This repository demonstrates
- how to create a FLAME texture model from the BFM vertex color space, and
- how to convert a BFM mesh to a FLAME mesh.
FLAME is a lightweight and expressive generic head model learned from over 33,000 of accurately aligned 3D scans. Public FLAME related repositories:
- TF_FLAME: Tensorflow FLAME framework
- flame-fitting: Chumpy-based FLAME fitting
- Photometric FLAME Fitting: FLAME image fitting using differentiable rendering
- FLAME_PyTorch: FLAME PyTorch layer
- RingNet: FLAME meshes from single images
- DECA: Detailed nimatable face reconstruction from single images
- VOCA: Voice Operated Character Animation
- GIF: Generative Interpretable Faces
Install pip and virtualenv
sudo apt-get install python3-pip python3-venv
Clone the git project:
git clone https://github.com/TimoBolkart/BFM_to_FLAME.git
Set up and activate virtual environment:
mkdir <your_home_dir>/.virtualenvs
python3 -m venv <your_home_dir>/.virtualenvs/BFM_to_FLAME
source <your_home_dir>/.virtualenvs/BFM_to_FLAME/bin/activate
Make sure your pip version is up-to-date:
pip install -U pip
Install requirements
pip install numpy==1.19.4
pip install h5py==3.1.0
pip install chumpy==0.70
pip install opencv-python==4.4.0.46
Download BFM 2017 (i.e. 'model2017-1_bfm_nomouth.h5') from here and place it in the model folder. Download inpainting masks from here and place it in the data folder.
Running
python col_to_tex.py
outputs a 'FLAME_albedo_from_BFM.npz' in the output folder. This file can be used with several FLAME-based repositories like TF_FLAME or FLAME photometric optimization.

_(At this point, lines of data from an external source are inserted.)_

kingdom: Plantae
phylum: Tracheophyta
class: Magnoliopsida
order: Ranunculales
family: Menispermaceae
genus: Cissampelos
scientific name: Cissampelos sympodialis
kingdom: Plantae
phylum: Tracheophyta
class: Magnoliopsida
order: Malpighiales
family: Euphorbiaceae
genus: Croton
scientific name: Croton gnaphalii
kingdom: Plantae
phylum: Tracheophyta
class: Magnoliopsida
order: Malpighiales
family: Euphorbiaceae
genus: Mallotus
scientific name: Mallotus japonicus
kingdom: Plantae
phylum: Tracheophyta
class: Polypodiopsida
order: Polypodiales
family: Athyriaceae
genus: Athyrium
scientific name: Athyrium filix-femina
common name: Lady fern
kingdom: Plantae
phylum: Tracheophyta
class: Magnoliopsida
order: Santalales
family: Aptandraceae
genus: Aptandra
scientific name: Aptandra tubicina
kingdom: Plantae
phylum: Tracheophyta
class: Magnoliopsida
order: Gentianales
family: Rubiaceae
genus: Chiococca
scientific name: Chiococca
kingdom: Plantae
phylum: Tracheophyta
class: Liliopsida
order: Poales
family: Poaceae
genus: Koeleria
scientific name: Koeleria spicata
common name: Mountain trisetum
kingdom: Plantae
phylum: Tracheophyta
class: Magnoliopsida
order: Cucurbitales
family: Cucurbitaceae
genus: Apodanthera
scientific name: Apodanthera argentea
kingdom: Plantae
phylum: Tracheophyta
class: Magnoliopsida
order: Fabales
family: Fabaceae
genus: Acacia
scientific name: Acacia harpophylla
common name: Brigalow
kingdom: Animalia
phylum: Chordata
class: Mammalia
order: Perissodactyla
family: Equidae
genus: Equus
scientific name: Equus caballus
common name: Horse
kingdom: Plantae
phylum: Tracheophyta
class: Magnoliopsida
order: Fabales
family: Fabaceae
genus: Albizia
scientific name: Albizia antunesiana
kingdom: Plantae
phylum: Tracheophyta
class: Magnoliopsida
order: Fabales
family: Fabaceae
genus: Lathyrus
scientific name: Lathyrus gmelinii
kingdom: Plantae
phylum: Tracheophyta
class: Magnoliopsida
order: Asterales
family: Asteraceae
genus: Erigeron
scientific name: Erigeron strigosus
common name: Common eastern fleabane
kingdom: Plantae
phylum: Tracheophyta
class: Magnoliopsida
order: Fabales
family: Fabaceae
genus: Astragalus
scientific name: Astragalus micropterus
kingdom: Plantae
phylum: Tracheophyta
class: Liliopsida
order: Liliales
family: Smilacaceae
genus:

Install mesh processing libraries from MPI-IS/mesh within the virtual environment. Download FLAME from here and place it in the model folder.
Running
python mesh_convert.py
outputs a FLAME mesh for a specified BFM mesh. The demo supports meshes in 'BFM 2017', 'BFM 2009', or 'cropped BFM 2009' (i.e. as used by 3DDFA) topology.
When using this code, the generated texture space, or FLAME meshes in a scientific publication, please cite
@article{FLAME:SiggraphAsia2017,
title = {Learning a model of facial shape and expression from {4D} scans},
author = {Li, Tianye and Bolkart, Timo and Black, Michael. J. and Li, Hao and Romero, Javier},
journal = {ACM Transactions on Graphics, (Proc. SIGGRAPH Asia)},
volume = {36},
number = {6},
year = {2017},
url = {https://doi.org/10.1145/3130800.3130813}
}
When using the converted texture space, please further follow the license agreement of the BFM model as specified here.
We thank the authors of the BFM 2017 model for making the model publicly available.